正しいが引っかかる
村上春樹のデビュー作「風の歌を聴け」(講談社文庫)を読んでいると、私はちょっと違和感というかひっかかりを感じる。
それは小説の内容に対してではない。
「」で括られた会話文の表記についてである。
たとえばこうだ。
「ありがとう。何かおごらせて。」
「気にしなくっていいですよ。」
「借りたものは返さないと気の済まない
このように閉じのカギ括弧(」)の前に句点の“。”が置かれているのである。これに私は違和感を覚えるのだ。
じゃあこういう書き方が間違っているかというとそうではない。実は“」”の前に句点を置くのがむかしは正しいとされた。そしてそのルールは死んではいない。
しかし現在では、“」”が文末を示していることが明らかだという理由で省略することが多いのである。
村上春樹の2作目の「1973年のピンボール」(講談社文庫)では“現代風”の表記になっている。
「貯水池に何しに行くんだ?」
「お葬式」
「誰の?」
「配電盤よ」
うん。この方がすっきりする。文法的には「……。」が正しいらしいが、個人的には閉じのカギ括弧の前に句点がないのが好きだ。
で、村上春樹はなぜ第2作目から表記を変えたのだろう?
大学に流れるマニアックな曲
その「1973年のピンボール」の7p。
僕があぶなっかしく積み上げられたバリケードがわりの長椅子をくぐった時には、ハイドンのト短調のピアノ・ソナタがかすかに聞こえていた。
ハイドン(Franz Joseph Haydn 1732-1809 オーストリア)のピアノ・ソナタでト短調で書かれた曲は1曲しかない。
ピアノ・ソナタ第44番ト短調Op.54-1,Hob.ⅩⅥ-44である。

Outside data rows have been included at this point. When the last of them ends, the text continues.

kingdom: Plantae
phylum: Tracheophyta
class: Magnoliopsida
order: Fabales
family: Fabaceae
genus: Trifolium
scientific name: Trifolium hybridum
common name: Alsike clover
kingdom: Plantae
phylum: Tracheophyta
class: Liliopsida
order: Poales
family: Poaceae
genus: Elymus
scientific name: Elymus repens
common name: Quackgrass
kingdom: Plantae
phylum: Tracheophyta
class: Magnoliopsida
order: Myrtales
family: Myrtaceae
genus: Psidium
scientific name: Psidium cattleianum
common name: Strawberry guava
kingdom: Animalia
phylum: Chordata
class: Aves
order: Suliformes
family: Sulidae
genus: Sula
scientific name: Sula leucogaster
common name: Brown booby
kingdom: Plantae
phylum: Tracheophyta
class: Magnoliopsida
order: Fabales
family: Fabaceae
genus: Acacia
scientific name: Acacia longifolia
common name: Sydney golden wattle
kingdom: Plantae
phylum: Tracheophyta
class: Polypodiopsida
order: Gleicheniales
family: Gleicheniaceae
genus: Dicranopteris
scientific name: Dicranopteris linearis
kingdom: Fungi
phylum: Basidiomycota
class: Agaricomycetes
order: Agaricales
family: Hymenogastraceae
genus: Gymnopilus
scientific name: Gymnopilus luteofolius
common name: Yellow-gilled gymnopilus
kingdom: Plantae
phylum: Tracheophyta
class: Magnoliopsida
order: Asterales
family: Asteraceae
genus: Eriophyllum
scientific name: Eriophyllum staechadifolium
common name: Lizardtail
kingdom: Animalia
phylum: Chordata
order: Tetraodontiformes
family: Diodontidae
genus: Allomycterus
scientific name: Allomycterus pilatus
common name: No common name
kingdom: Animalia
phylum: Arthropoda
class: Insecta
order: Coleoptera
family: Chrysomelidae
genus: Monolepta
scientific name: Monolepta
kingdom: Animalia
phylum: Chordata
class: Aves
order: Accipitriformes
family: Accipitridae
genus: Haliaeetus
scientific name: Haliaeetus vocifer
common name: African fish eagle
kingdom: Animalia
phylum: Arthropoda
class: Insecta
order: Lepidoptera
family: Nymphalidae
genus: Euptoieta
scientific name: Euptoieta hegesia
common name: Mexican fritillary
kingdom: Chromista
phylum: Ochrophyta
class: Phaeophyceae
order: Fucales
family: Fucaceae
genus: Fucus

旧番号では第32番。
作曲年はよくわかっておらず、1771年頃から83年までの間と考えられている。
この場面でハイドンの、お世辞にもそれほど知られているとは言えないト短調のソナタを取り上げた作者の意図は何だろう?
ここに描かれている絶望的な暗さを、メジャー勢力になりえなかった学生運動を、ト短調ソナタに象徴させているのだろうか?
アックスの演奏を。
1993年録音。ソニークラシカル(RCA)。
ところで私は読点(、)の使い方にいつも迷うし、多用してしまう。
気をつけなきゃ。
そうそう。「風の歌を聴け」の同じく48pにある一節。
「人気がないからさ。」と僕は言った。
「じゃあフランス人の歌手では誰が人気がある?」
「アダモ。」
「ありゃベルギー人だ。」
「ミシェル・ポルナレフ。」
「
何年か前にミシェル・ポルナレフの「シェリーに口づけ」がコマーシャルに使われていた。